How to prove (-1)(-1)=1 ?? 🔥🔥😱😱|| Mathematics|| Real Analysis ||

To do this with only the field axioms I found that it can be proven like this:
I'm using associativity and commutativity axioms freely without showing explicitly.

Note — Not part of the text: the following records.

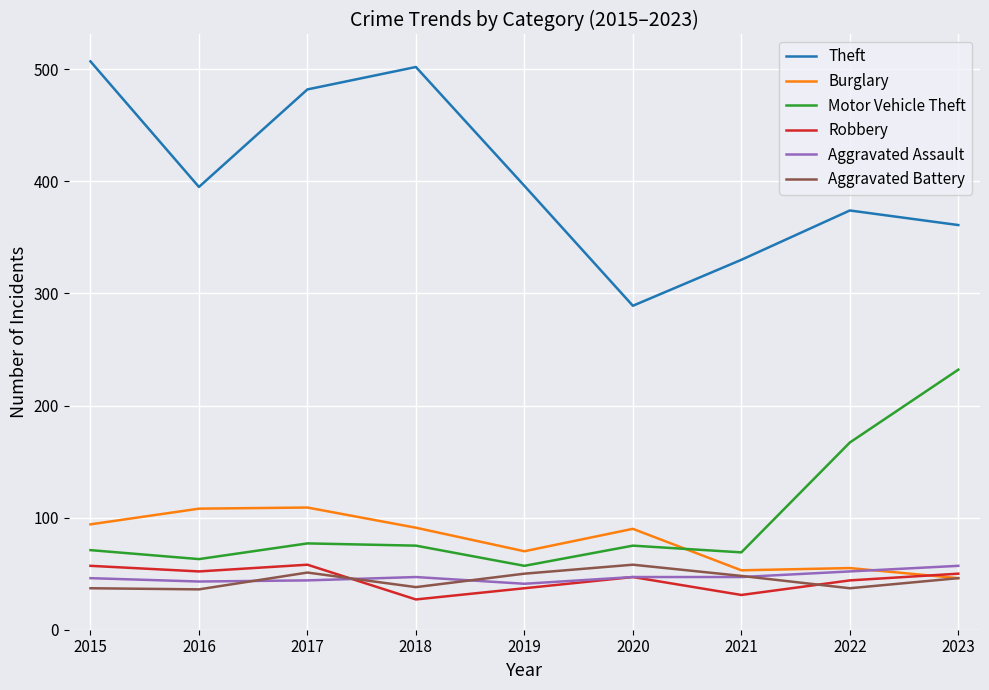

What is the minimum value for Theft?

289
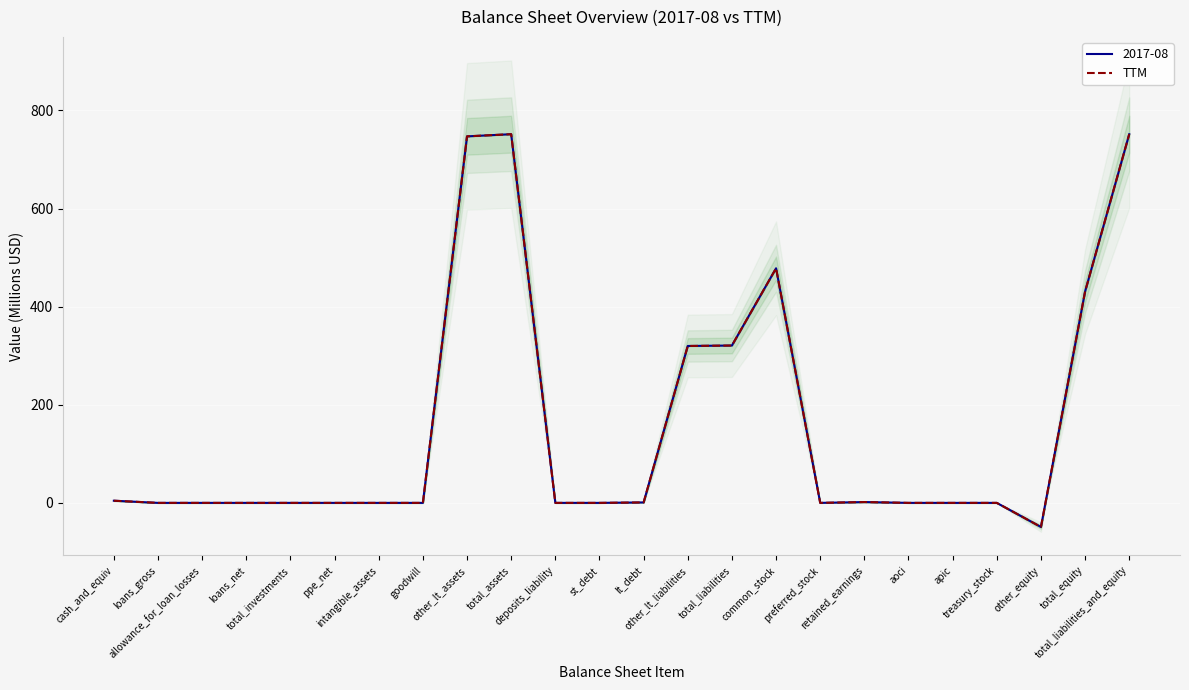

At which category does the chart reach its minimum across all series?

other_equity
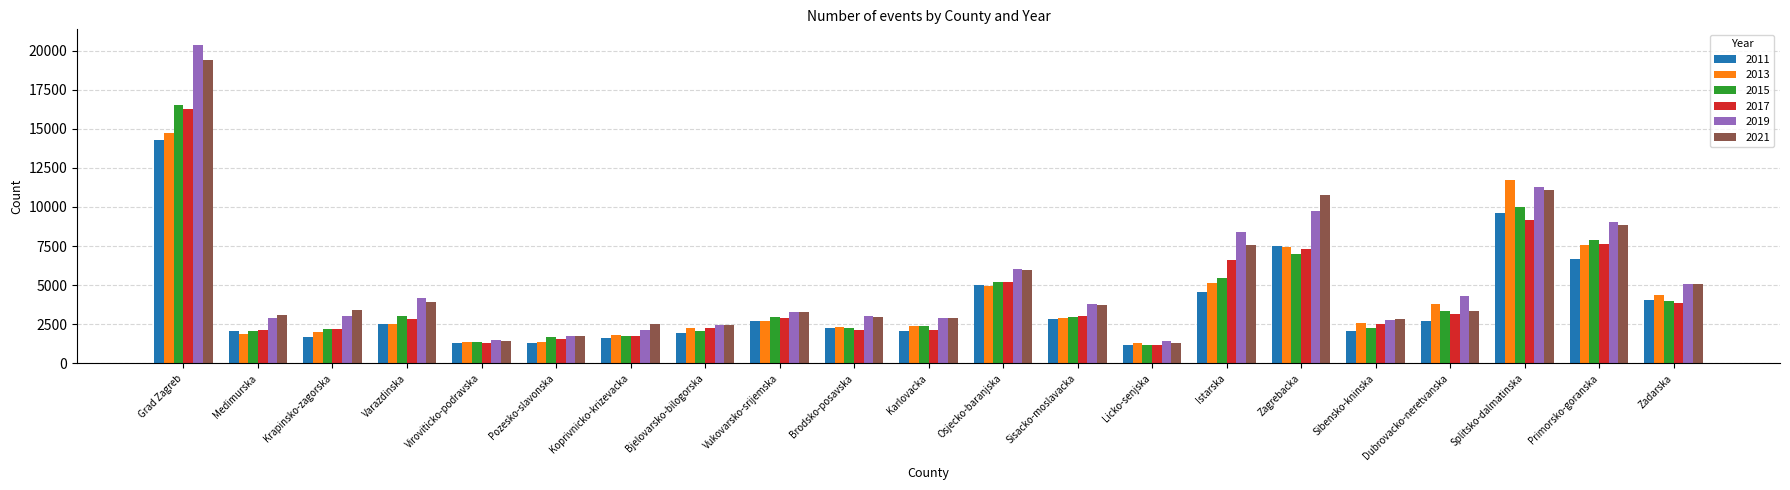

What position from the right is Istarska?

7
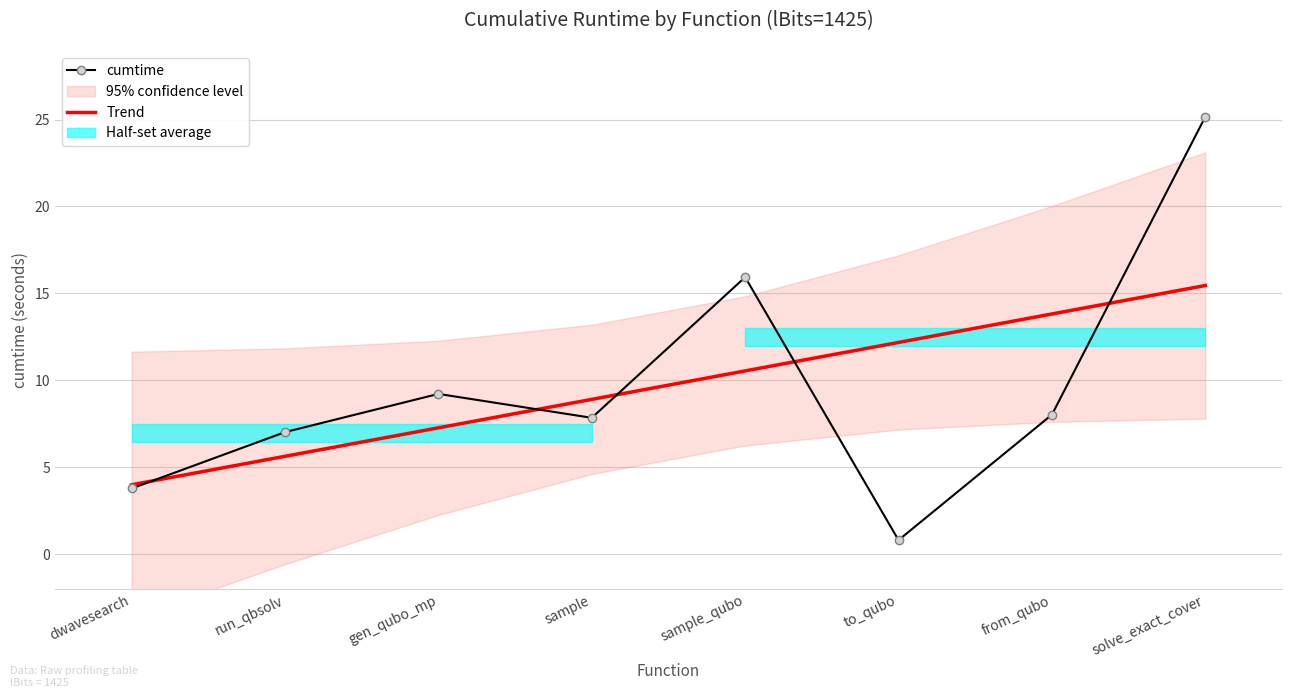

Is it true that cumtime equals 9.0 at sample_qubo?

False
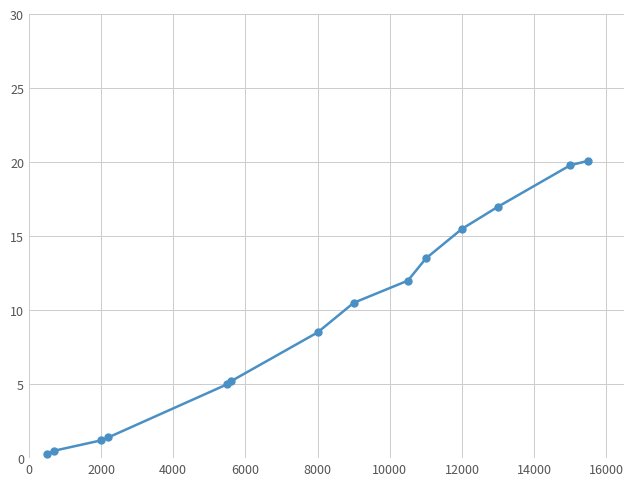

What is the value of the 5th point from the left?

5.0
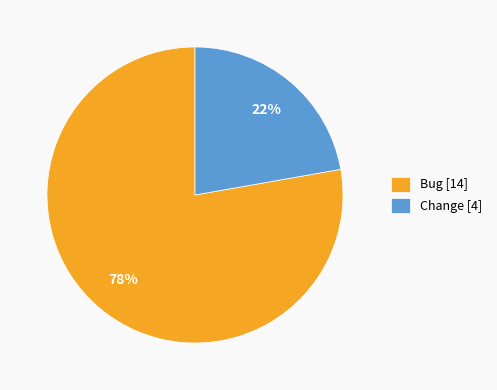

Count the number of slices in the pie.

2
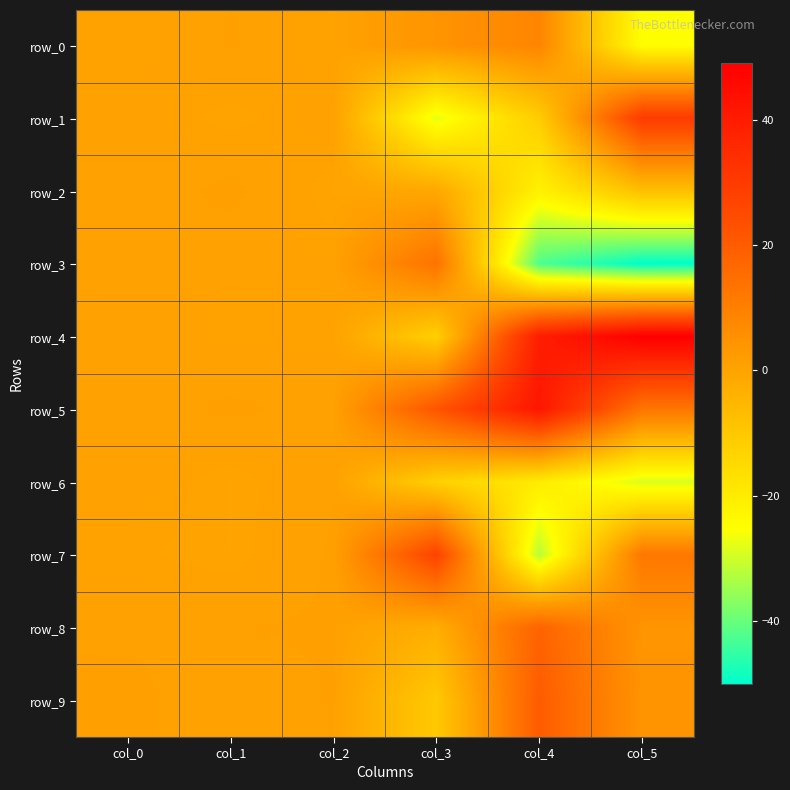

How many categories are shown in the chart?

6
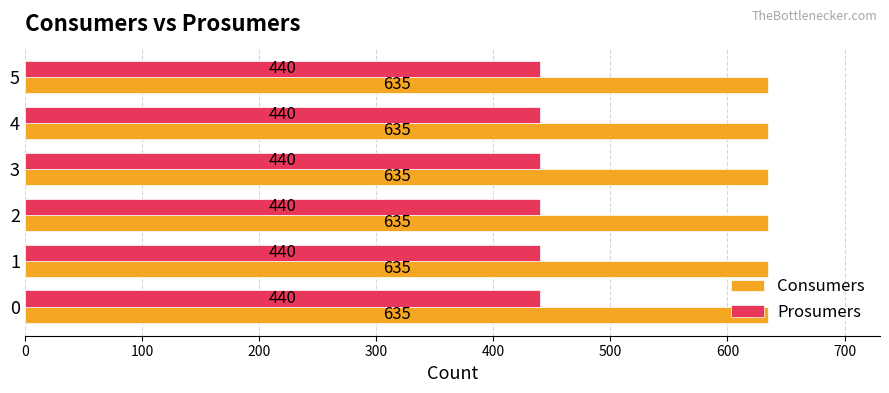

What is the difference between the highest and lowest values at 2?

195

Other than that, each step should be the application of one field axiom.
Lemma 1: x + y = x => y = 0 where x,y in R.
pf. x + y = x => (-x) + x + y = (-x) + x => 0 + y = 0 => y = 0. QED
Lemma 2: x0 = 0 where x in R.
pf. x + x0 = x(1) + x0 = x(1 + 0) = x(1) = x. Hence by lemma 1, x0 = 0. QED
Lemma 3: -(-x) = x where x is in R.
pf. x + (-x) = 0. Plugging -x in for x, we have (-x) + (-(-x)) = 0 => x + (-x) + (-(-x)) = 0 + x => 0 + (-(-x)) = x => -(-x) = x. QED
Lemma 4 : -(xy) = (-x)y where x, y in R.
pf. xy + (-(xy)) = 0 => (-x)y + xy + (-(xy)) = (-x)y + 0 => (-x + x)y + (-(xy)) = (-x)y => 0y + (-(xy)) = (-x)y and by lemma 2, 0y = 0. Hence, we have 0 + (-(xy)) = (-x)y => -(xy) = (-x)y. QED
Theorem 1: (-1)x = -x for x in R.
pf. (-1)x + (-((-1)x)) = 0 => (-1)x + ((-(-1))x) = 0 by lemma 4 and (-(-1))x = (1)x by lemma 3 and (1)x = x. Hence, (-1)x + ((-(-1))x) = 0 => (-1)x + x = 0 = > (-1)x + x + (-x) = 0 + (-x) => (-1)x + 0 = -x => (-1)x = -x. QED
Corollary 1: (-1)(-1) = 1.
pf. (-1)(-1) = -(-1) by Theorem 1 and -(-1) = 1 by lemma 3. Hence (-1)(-1) = -(-1) = 1. QED
Let me know if you find mistakes or have a quicker route only using field axioms.

Awesome thank you

Pls make videos on Sir Srinivasa Ramanujan's work🙏🙏

Is 5:05 not begging the question? Can you explain this step a little more?